Because science and religion address different planes of existence using different tools, they are not mutually exclusive. Science versus religion is a false dichotomy. Pure religion (as opposed to forms of religion that have been misused for political purposes) is not at war with science, and in fact, cannot be. In some cases, science and religion seem to contradict each other, but closer scrutiny reveals that these cases consist of instances where science has wandered beyond its bounds of the observable world, or religious interpretation has wandered beyond its scope of the spiritual world. For instance, extracting tidbits from the Christian bible and interpreting them broadly as scientific facts about the age and development of the earth gives you Creation Science, which is both bad religion and bad science. The Creation Science movement is bad religion because it attempts to take passages meant mainly for spiritual, non-observable purposes, and extrapolate them to have vast scientific meaning. The Creation Science movement is also bad science because it contradicts the wealth of observed data collected by mainstream science. In a similar way, taking neuroscience findings about the brain and extending them to make broad claims about the nature of free will is both bad science and bad religion.
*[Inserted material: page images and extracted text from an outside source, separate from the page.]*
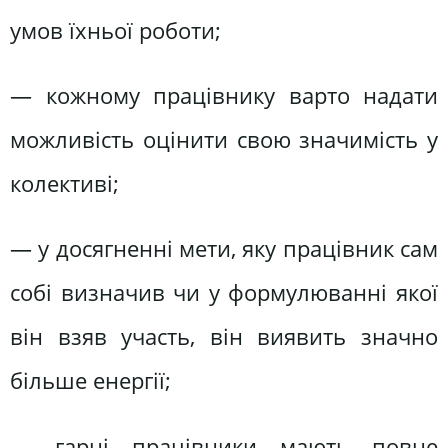
умов їхньої роботи;
— кожному працівнику варто надати
можливість оцінити свою значимість у
колективі;
— у досягненні мети, яку працівник сам
собі визначив чи у формулюванні якої
він взяв участь, він виявить значно
більше енергії;
— гарні працівники мають повне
Consider two visitors to an art gallery, Tom and Sally. Tom is fixed on a painting of the ocean, while Sally is gazing upon an entirely different painting of roses. Each is so absorbed so as to be unaware of the other person's gaze. The conversation progresses something like this.
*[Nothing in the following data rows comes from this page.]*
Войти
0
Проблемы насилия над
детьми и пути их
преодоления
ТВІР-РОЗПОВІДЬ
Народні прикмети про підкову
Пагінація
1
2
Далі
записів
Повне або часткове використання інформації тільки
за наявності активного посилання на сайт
Tom: "What a beautiful hue of blue."
Sally: "What? There isn't a single stroke of blue in the whole painting. It's mostly red."
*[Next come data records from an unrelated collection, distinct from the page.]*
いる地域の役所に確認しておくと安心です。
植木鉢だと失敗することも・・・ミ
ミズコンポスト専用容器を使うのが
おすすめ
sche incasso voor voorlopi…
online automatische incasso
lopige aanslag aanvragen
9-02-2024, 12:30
Tom: "Are you blind? Half of the painting is blue. Look down in the bottom right corner of the painting where the blue is the brightest. You can't honestly tell me that is not blue."
Sally: "You must mean the top right corner. I'll give it to you that there is a patch of sky in that corner, but it's more gray than blue."
Trying to prove anything with a conversation like this is pointless, as the visitors are looking at entirely different paintings.
There is no war between science and religion. There is only war between bad science and bad religion. Bad science is the application of scientific (observable) concepts to the spiritual (unobservable) realm. Bad religion is the application of spiritual concepts to the scientific realm. In other other words, there is only war between science and religion posing as science, as well as between religion and science posing as religion. Historically, there has also been war between science and political powers who used the cloak of religion for political purposes, but this really has nothing to do with pure religion which concerns itself with the spiritual realm. The false notion that there is a fundamental clash between science and religion is promulgated mainly by three groups: 1) anti-religious factions that try to use science to attack religion, 2) anti-science factions that try to use religion to attack science, and 3) journalists looking to sell articles. Group 1 includes aggressive atheists who in their zeal to tear down religion misuse science. Group 2 includes religionists who are so insecure in their faith that they feel that anything they don't understand must be wrong. Group 3 includes journalists who know that drama sells, so they are willing to create drama between science and religion where there is little.